Document text:
⁂
Thursday, July 14, 2011

July in Highland Colombia

Hello everyone!

We hope you are all having lovely summers - we sure are! Our last post came from action adventure San Gil, and from there we've moved south and west through highland Colombia. This post will be fairly brief: it is the last post we'll make before Lisa returns to Canada on the weekend. It is a bit of a shock that the end of our trip together has come this fast, and we both agree the reality of it hasn't fully set in. But more on that later.

From San Gil we took a beautiful scenic bus ride through rugged foothills and brilliantly green pastures, to the dry, colonial town of Villa de Lleyva. This whitewashed, red-tile roofed village seems to be locked in the past: clean cobblestone streets, friendly people, proud architecture and a frontier feel make it a great place to simply wander around. A venture out to the 7-meter sea-monster fossil a few kilometers outside of town makes a nice day trip, something to do between coffees in the plaza. Villa de Lleyva also had crafts out the wazoo, so, as with all the textile and weaving meccas we have visited, I had to physically drag Lis out of there.
The church, plaza and Andes at Villa de Leyva

Seamonster and Tormonster
After our stay in Villa was extended from two days to three (Latin American mystery stomach horror strikes again!) we set off on a fairly ambitious travel day, to one of the largest churches in the world - which is also underground - and then a bus switch in Big Bad Bogota.

The famous Salt Cathedral in Zipaquira was our stop, and it was maybe the most flavourful chuch we've visited (pun intended). Another old town, this one with an enormous underground Cathedral, carved boldly into an active salt mine. A downhill march into the Earth takes you through the 14 stages of Jesus's crucifiction, then into several chapels where people still come to pray. These chapels, 180 meters below the ground and the size of football fields, boast some of the biggest crosses in the world and pillars of 8 meter diameter - all carved from salt encrusted rock.
⁂
Information supplied:

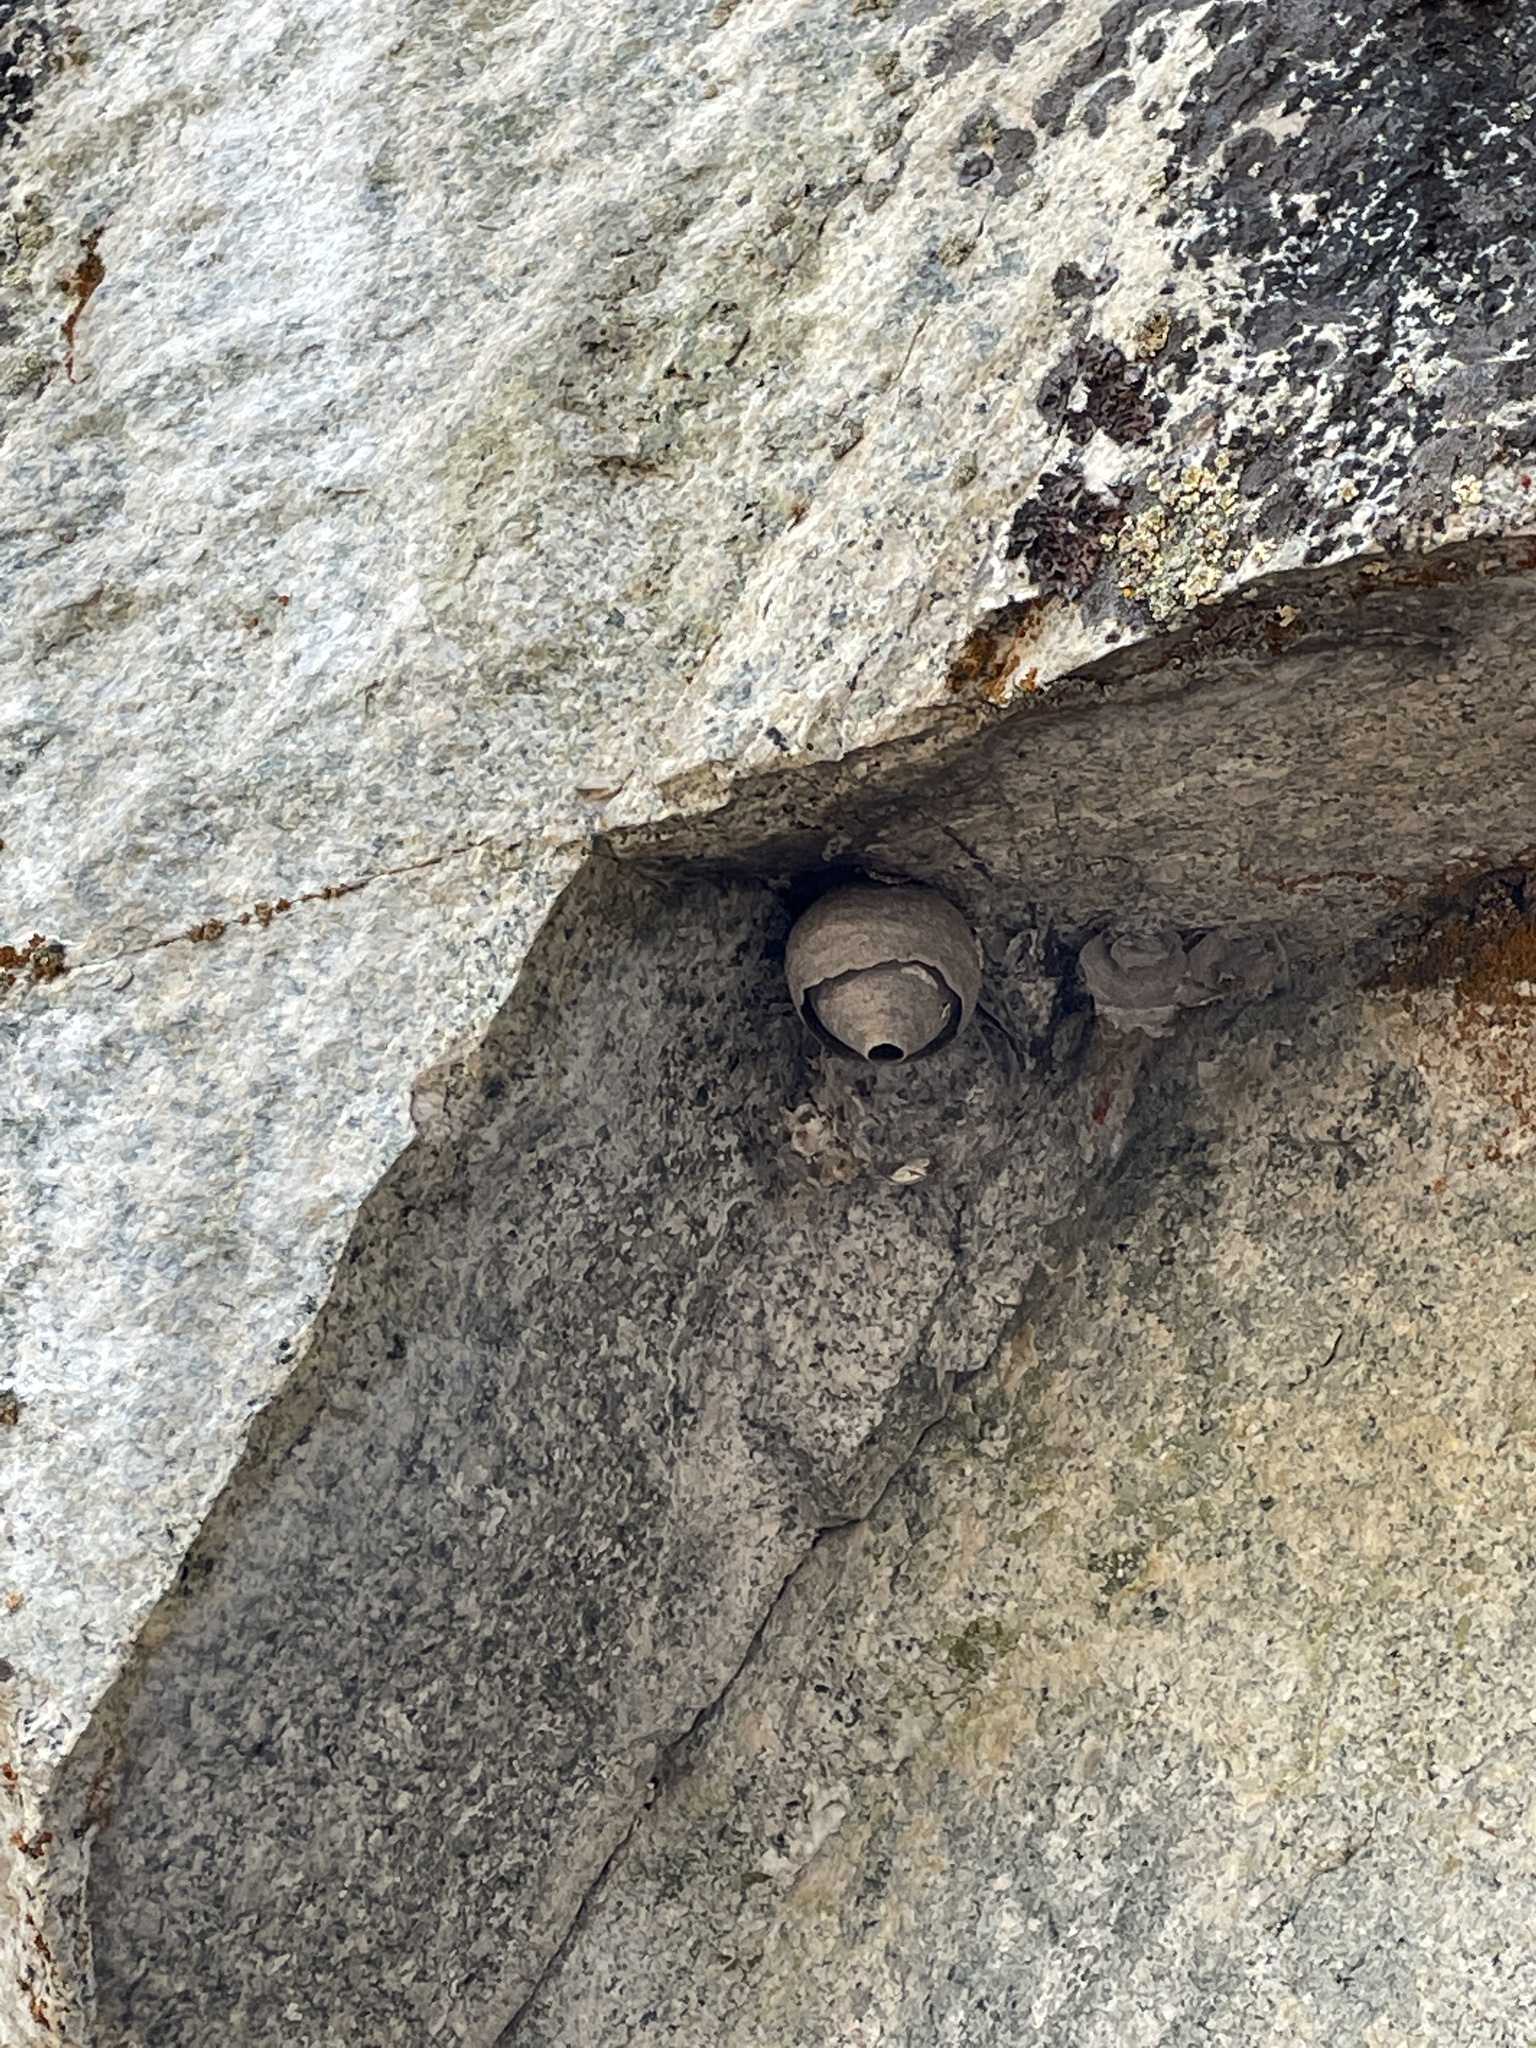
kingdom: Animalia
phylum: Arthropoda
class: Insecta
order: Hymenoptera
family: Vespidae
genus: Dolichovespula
⁂
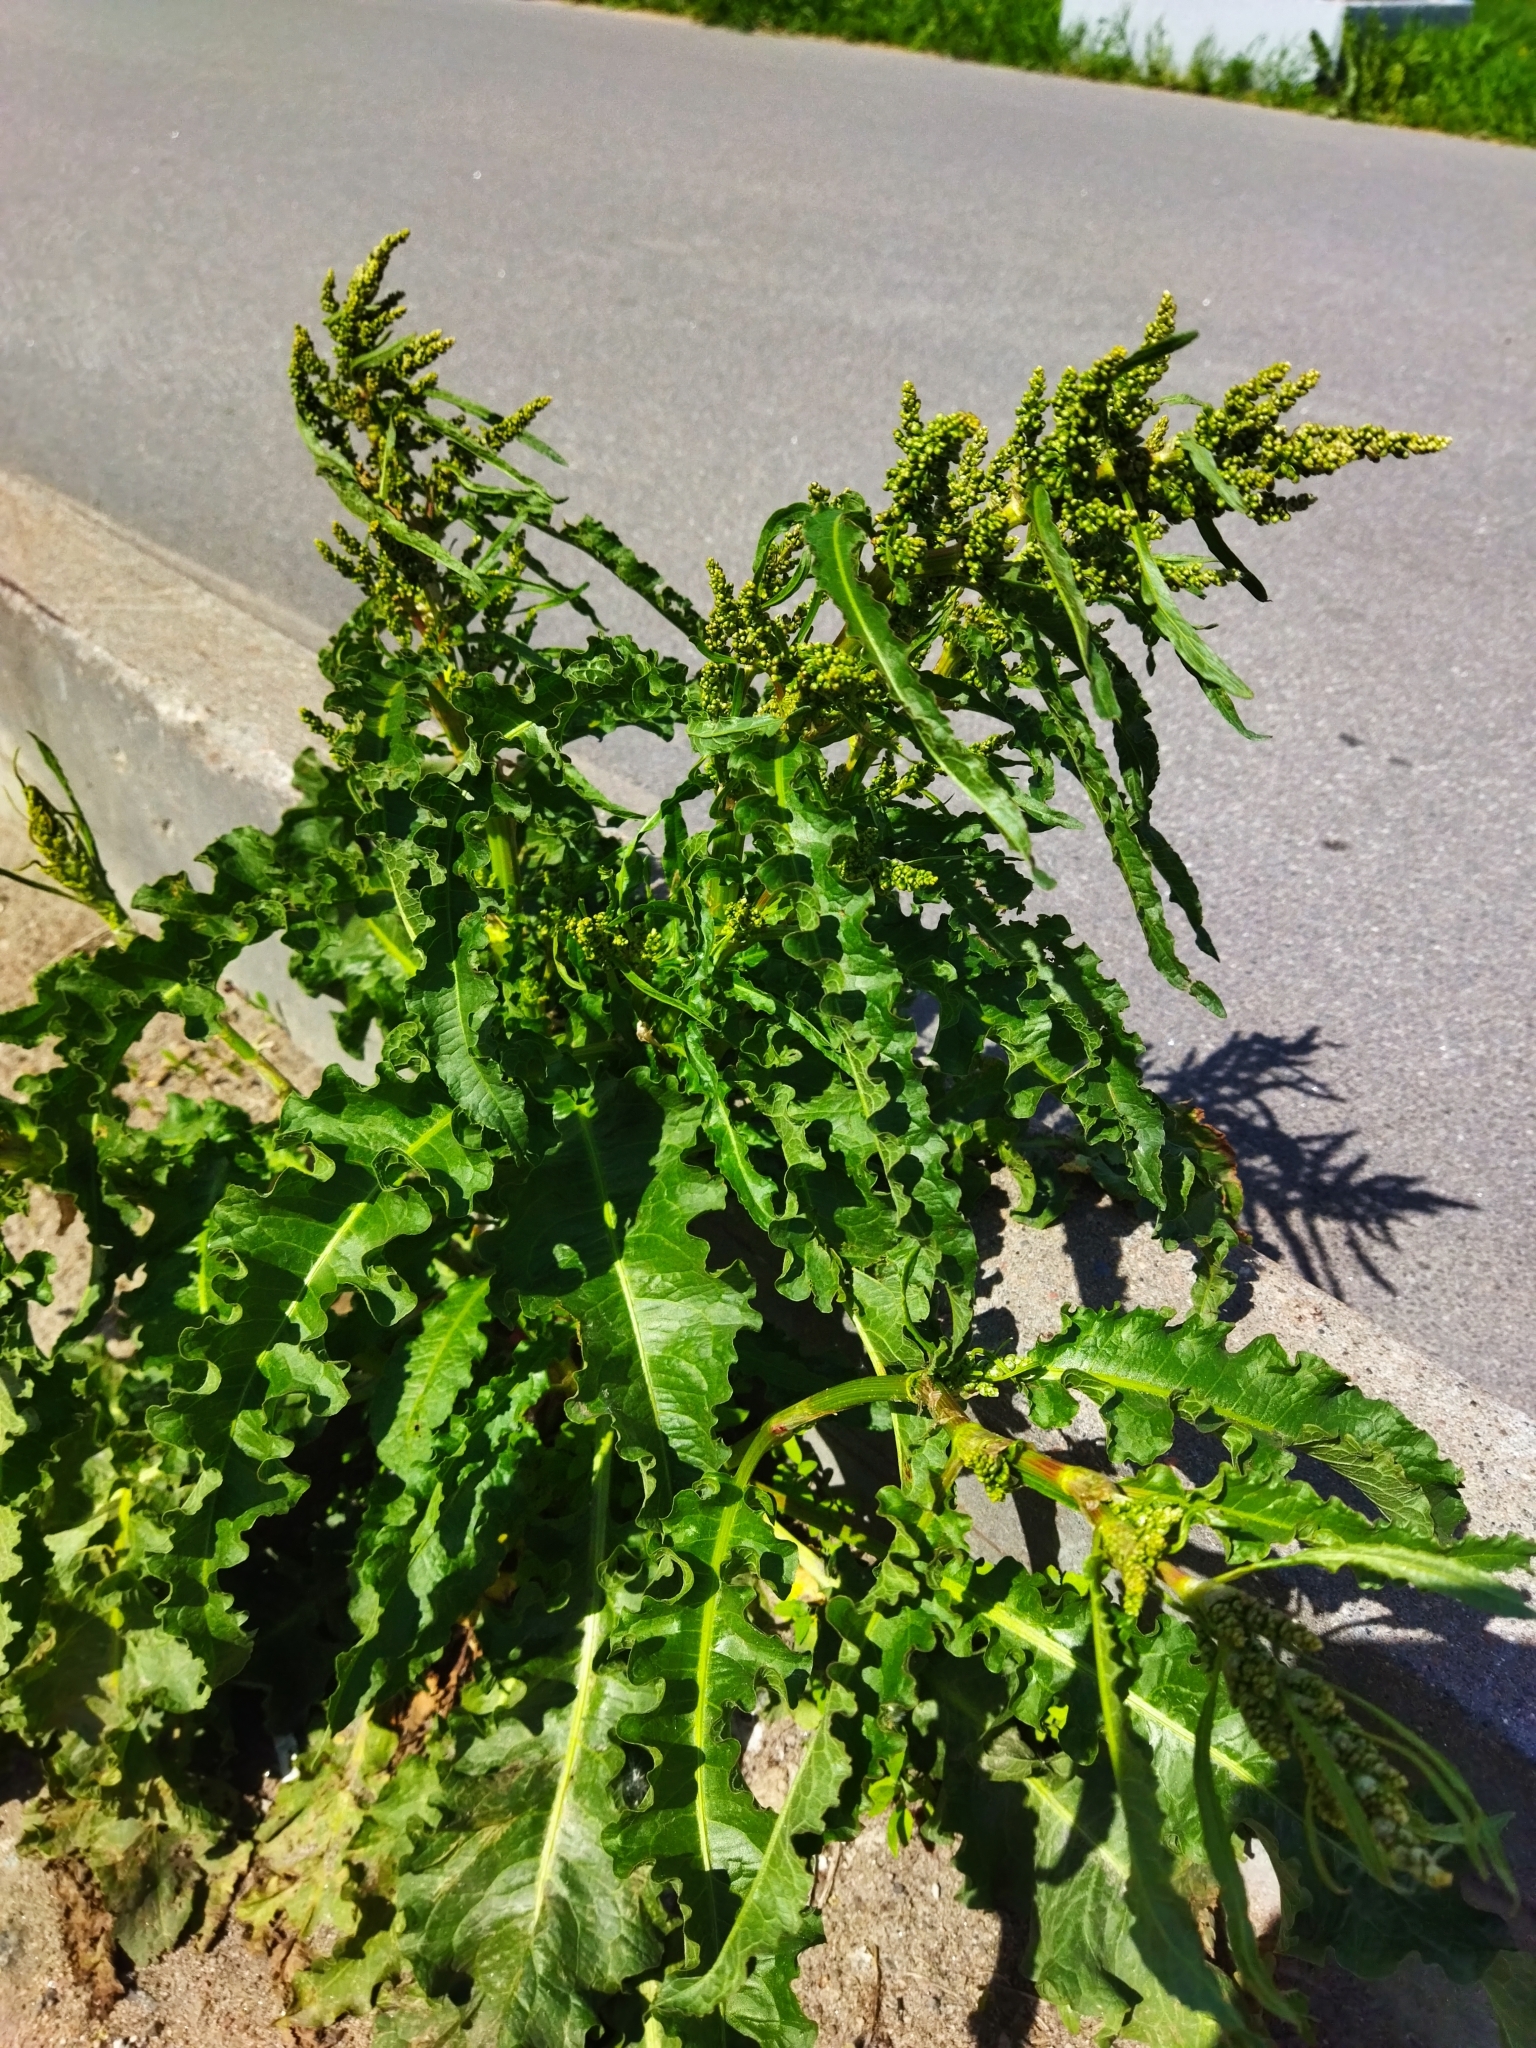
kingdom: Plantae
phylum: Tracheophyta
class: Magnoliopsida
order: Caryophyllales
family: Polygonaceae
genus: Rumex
⁂
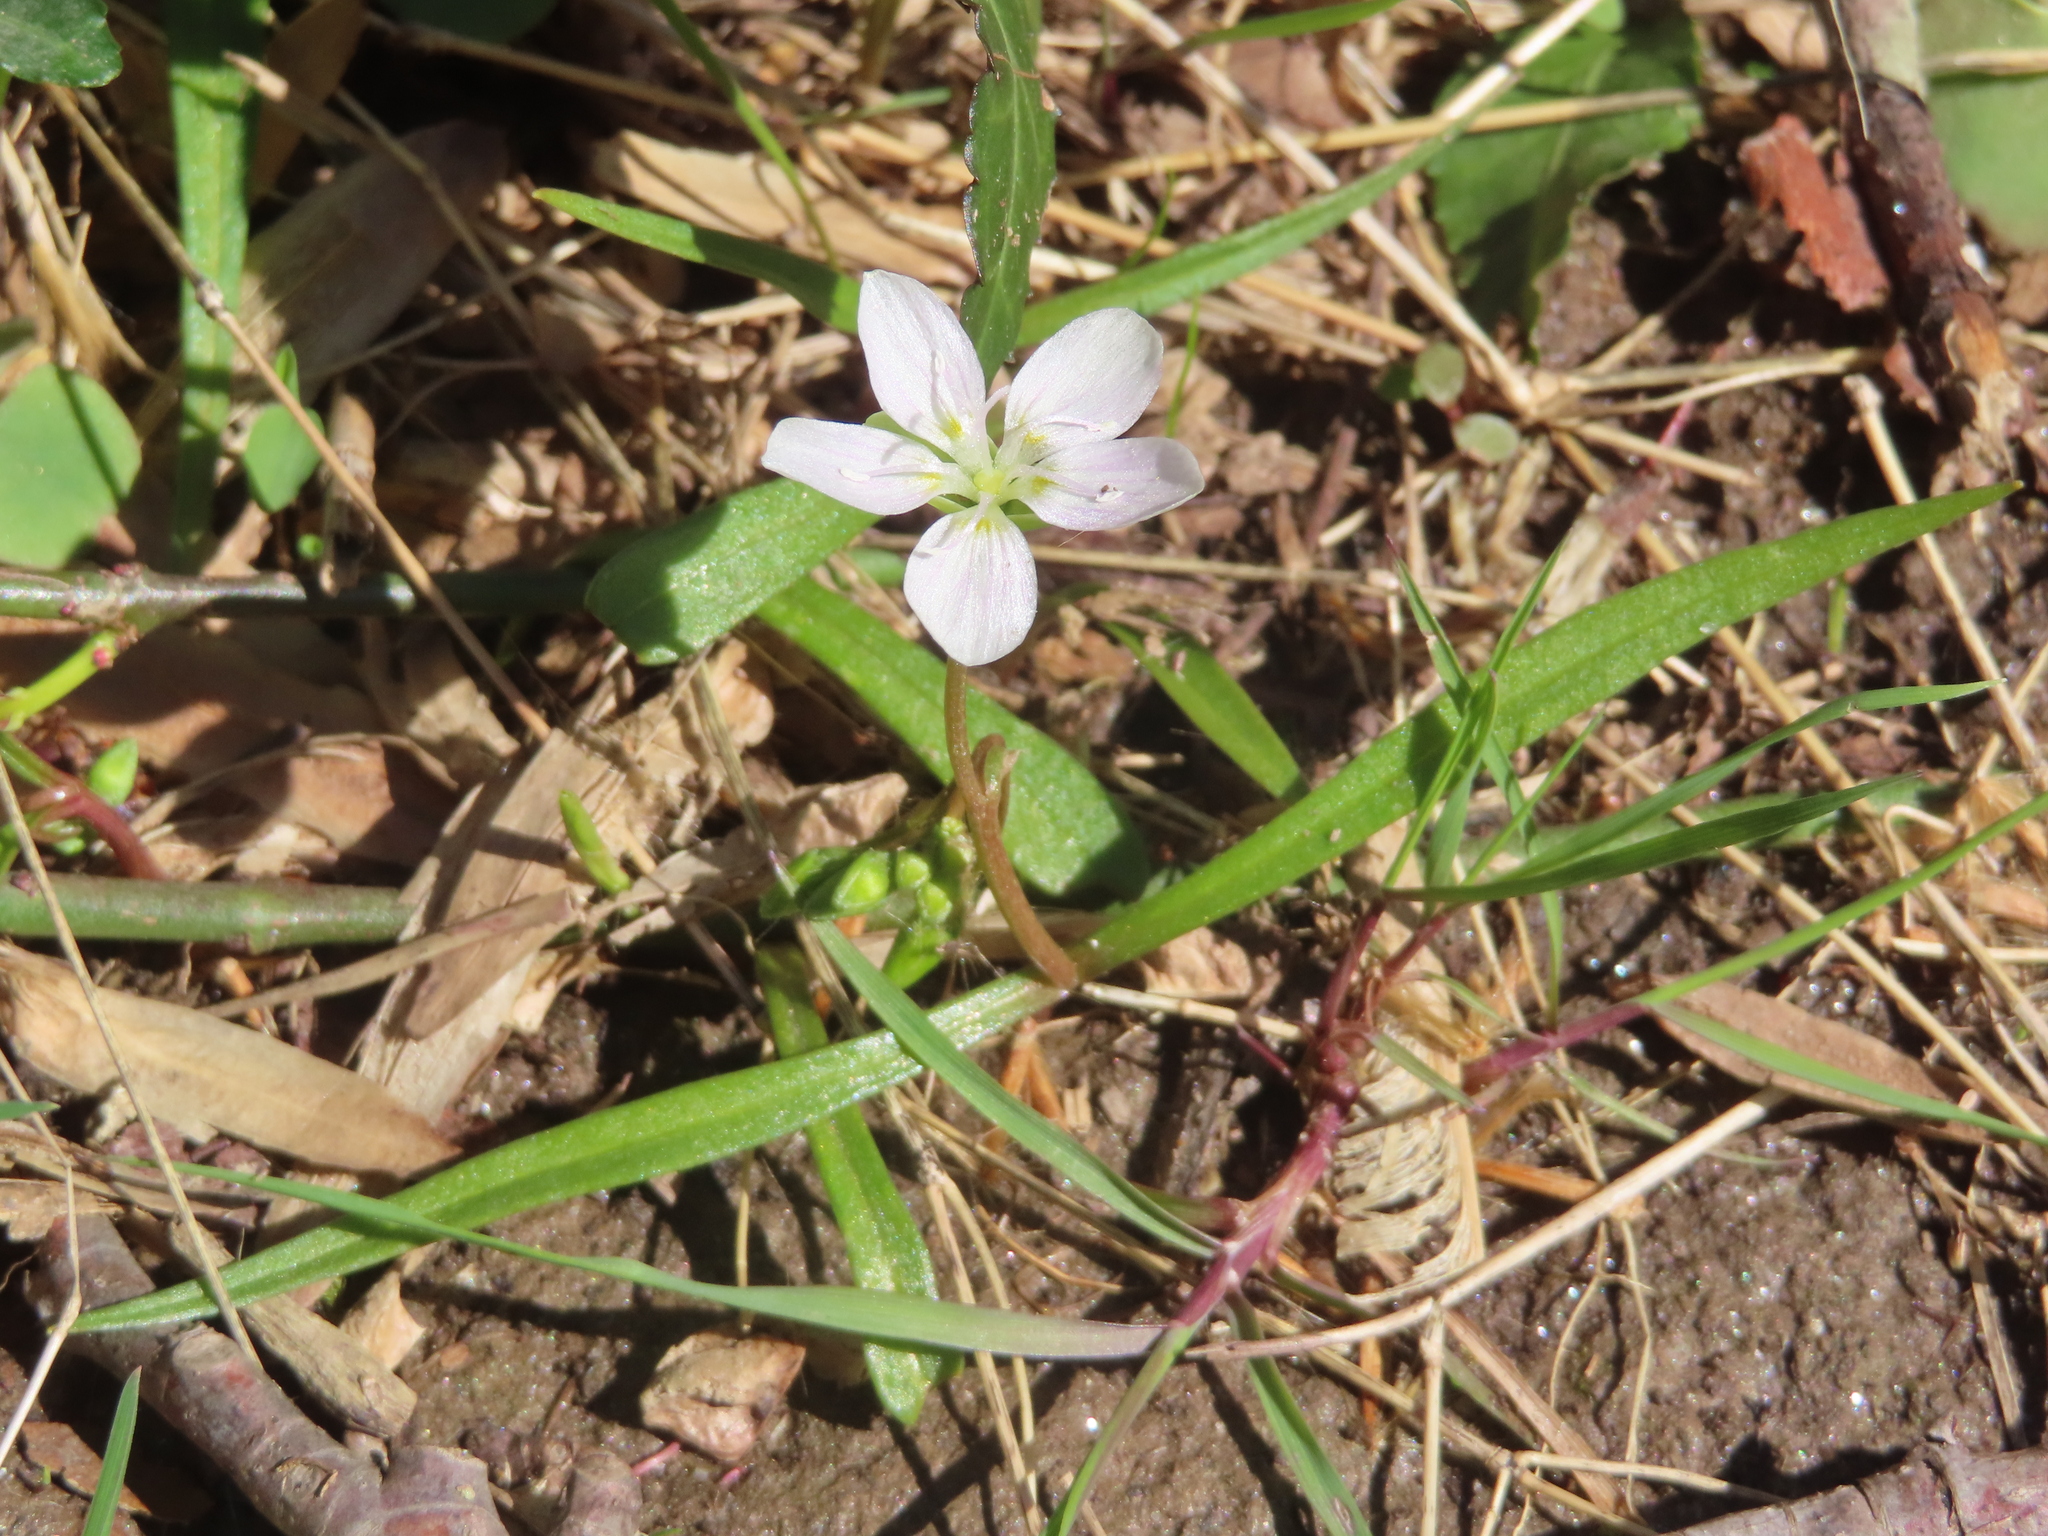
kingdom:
⁂
Problem to solve: According to the travel post on highland Colombia, how far underground are the chapels of the Salt Cathedral in Zipaquira?

Exercise answer: 180 meters